Therewith my father, drawing his dressing-robe round him in more stately folds, followed Mrs. Primmins upstairs into a room very carefully darkened.
"How are you, my dear?" said my father, with compassionate tenderness, as he groped his way to the bed.
A faint voice muttered: "Better now, and so happy!" And at the same moment Mrs. Primmins pulled my father away, lifted a coverlid from a small cradle, and holding a candle within an inch of an undeveloped nose, cried emphatically, "There—bless it!"
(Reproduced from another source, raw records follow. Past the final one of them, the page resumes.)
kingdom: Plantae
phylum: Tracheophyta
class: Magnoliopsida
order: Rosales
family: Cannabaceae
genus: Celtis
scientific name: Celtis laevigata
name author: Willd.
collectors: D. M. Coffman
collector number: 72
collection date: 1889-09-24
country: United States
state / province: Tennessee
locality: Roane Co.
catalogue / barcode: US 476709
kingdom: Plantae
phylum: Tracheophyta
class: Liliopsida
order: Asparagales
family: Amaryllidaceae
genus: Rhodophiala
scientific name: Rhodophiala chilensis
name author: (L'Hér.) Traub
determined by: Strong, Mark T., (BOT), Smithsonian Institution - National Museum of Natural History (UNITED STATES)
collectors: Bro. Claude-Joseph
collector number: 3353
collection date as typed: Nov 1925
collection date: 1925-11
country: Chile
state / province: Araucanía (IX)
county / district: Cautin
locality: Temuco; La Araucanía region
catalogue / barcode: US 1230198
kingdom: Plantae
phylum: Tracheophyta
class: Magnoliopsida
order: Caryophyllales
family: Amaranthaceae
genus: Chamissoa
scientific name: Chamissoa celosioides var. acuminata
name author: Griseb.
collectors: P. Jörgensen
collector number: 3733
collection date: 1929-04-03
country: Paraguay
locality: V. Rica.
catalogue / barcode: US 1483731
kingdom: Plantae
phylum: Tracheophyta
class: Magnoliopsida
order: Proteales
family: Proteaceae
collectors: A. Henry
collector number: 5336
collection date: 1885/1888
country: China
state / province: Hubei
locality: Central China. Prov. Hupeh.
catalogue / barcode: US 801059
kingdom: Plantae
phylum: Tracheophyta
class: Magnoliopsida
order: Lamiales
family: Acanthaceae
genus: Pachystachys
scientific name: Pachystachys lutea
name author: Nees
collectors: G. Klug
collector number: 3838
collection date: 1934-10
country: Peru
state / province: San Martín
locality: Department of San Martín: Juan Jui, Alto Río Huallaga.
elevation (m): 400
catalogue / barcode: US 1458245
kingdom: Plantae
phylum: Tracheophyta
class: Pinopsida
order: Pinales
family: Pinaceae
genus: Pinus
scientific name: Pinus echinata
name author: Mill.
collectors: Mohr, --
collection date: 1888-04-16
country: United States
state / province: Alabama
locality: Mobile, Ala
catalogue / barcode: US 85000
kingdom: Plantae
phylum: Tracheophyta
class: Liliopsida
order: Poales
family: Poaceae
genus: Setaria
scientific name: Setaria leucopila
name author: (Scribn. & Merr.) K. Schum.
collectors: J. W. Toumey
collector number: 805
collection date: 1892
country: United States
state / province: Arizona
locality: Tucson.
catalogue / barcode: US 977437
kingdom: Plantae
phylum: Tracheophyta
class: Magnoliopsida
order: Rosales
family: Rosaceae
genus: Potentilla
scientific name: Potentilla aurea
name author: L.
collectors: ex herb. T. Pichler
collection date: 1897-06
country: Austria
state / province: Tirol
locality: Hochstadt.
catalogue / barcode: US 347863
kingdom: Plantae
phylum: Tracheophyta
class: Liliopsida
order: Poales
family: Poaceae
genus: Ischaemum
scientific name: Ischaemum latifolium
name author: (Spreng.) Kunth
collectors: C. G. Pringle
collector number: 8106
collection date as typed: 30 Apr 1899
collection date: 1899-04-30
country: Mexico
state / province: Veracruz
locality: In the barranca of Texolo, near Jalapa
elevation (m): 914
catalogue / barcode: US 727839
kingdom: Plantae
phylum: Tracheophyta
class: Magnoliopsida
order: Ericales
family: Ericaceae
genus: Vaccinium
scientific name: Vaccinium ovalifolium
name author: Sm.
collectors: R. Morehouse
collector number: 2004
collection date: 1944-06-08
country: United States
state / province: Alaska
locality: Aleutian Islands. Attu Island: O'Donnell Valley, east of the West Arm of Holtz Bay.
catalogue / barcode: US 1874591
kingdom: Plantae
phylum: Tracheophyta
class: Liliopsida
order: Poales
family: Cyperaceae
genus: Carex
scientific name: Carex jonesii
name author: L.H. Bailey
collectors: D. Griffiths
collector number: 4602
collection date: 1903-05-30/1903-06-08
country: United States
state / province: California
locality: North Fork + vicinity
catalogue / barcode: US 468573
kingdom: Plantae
"Of course, ma'am, I bless it," said my father, rather peevishly. "It is my duty to bless it—Bless It! And this, then, is the way we come into the world!—red, very red,—blushing for all the follies we are destined to commit."
My father sat down on the nurse's chair, the women grouped round him. He continued to gaze on the contents of the cradle, and at length said, musingly, "And Homer was once like this!"
At this moment—and no wonder, considering the propinquity of the candle to his visual organs—Homer's infant likeness commenced the first untutored melodies of nature.
"Homer improved greatly in singing as he grew older," observed Mr. Squills, the accoucheur, who was engaged in some mysteries in a corner of the room.